A maioria dos torcedores que freqüentam os estádios não está preocupada com o bom futebol e só gosta de vitórias


O FUTEBOL pode ser visto de várias maneiras. Todas as visões são importantes e nenhuma exclui a outra. Como comentarista, eu faço um esforço, mas é muito difícil ter o mesmo olhar para todas as possibilidades. Em qualquer atividade, é quase impossível ser um observador totalmente neutro. A consciência e o raciocínio lógico não possuem também a autonomia que pensamos ter.
Somos influenciados em nossas opiniões pelos nossos conceitos, preconceitos, medos, fraquezas e convenções sociais.

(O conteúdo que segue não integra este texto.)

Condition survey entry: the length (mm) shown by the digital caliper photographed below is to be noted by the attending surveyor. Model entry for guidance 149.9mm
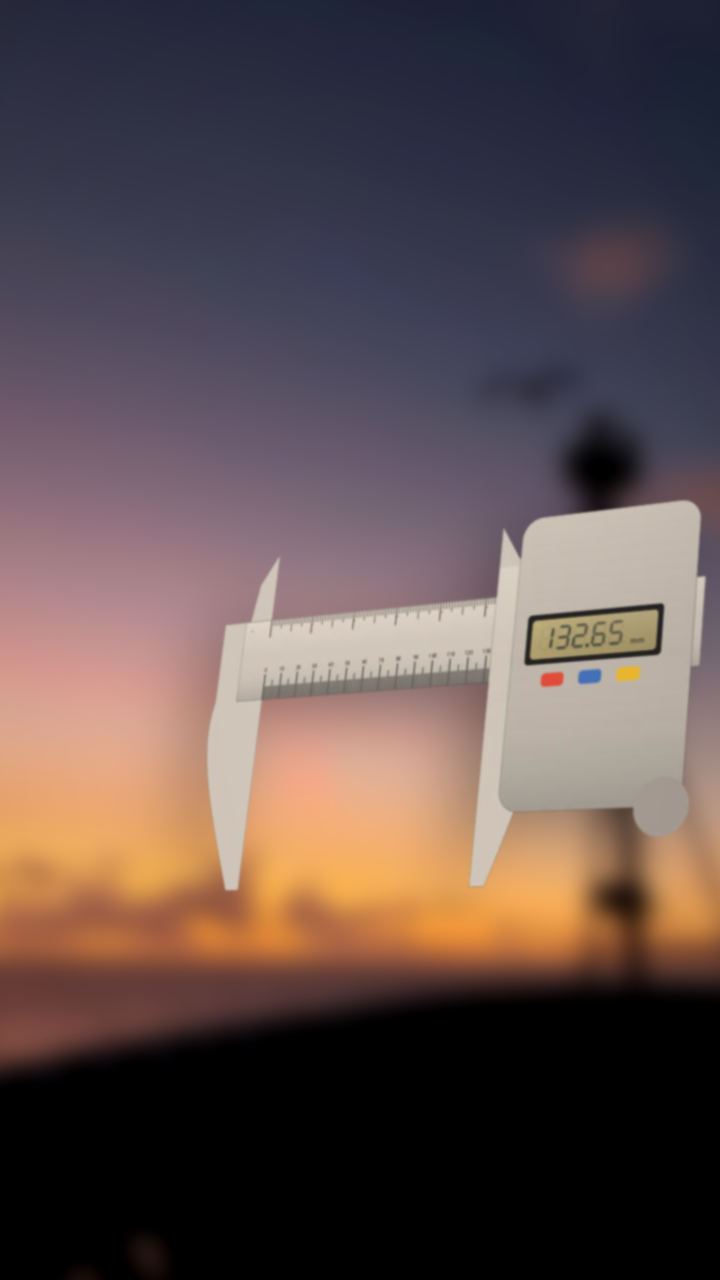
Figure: 132.65mm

"A consciência nos faz todos covardes." (Shakespeare) Muitos enxergam o futebol como um entretenimento prazeroso, um balé, uma metáfora da vida.
As pessoas que não entendem nem querem entender os detalhes técnicos e táticos e que não têm o olhar crítico e viciado de um comentarista costumam se deliciar mais com o espetáculo proporcionado pelo futebol.
Mas como o futebol no Brasil e em muitos países se tornou um palco de violência dentro e fora de campo, um show de exibicionismo de alguns treinadores, que mesmo sem querer às vezes incitam a violência e uma disputa física e agressiva entre os atletas, uma partida é hoje mais uma batalha de hostilidades e de desrespeito do que um evento lúdico e prazeroso.
Muitos torcedores só gostam de torcer e de vitórias, e não do bom futebol. É hoje a maioria entre os que vão aos estádios.
Há ainda os apaixonados pelo futebol científico e que quase só apreciam a técnica, as estatísticas e as estratégias para vencer. Quase todos os treinadores são assim. Compreendo, por causa da tensão que vivem e da necessidade de vitórias dos técnicos, mas a imprensa não pode ser cúmplice dessa visão tecnicista. Temos de cobrar bons espetáculos.
A técnica, a tática e a estatística são fundamentais, mas não são tudo. Não gosto de números, mas reconheço a sua importância para a análise correta dos fatos, desde que sejam utilizados e valorizados no momento certo.
Em mais uma ótima reportagem, Paulo Cobos mostrou durante a semana na Folha, com números e conclusões, que o São Paulo é um bom representante do futebol de poucos gols do Campeonato Brasileiro, fato que acontece em todo o mundo.
Esse foi também um campeonato sem brilho técnico. O São Paulo mereceu o título, tem um bom time, porém não é uma grande equipe, comparando com os principais times da história do futebol brasileiro.
O São Paulo foi o time que fez mais gols (64), com a média de 1,7 por jogo, bastante inferior (20% a menos) às do Cruzeiro em 2003 e do Santos em 2004, que fizeram mais de cem gols.
Dos gols do São Paulo, 31% saíram de bolas paradas. Por isso, mais de um terço foi marcado por defensores. O grande número de gols de bolas paradas no futebol foi um avanço em relação ao passado.
Porém os técnicos precisam também treinar outras jogadas. As trocas de passes, tabelas e dribles continuam eficientes, e o jogo fica muito mais bonito.
Além do pouco talento individual, da insegurança e desconforto dos estádios e, principalmente, da violência, que é um problema de todo o país, a queda de público nos últimos anos é decorrente do estilo pesado, feio, de poucos gols e de muitas faltas.
Dirigentes, treinadores, atletas e a imprensa precisam ter consciência disso.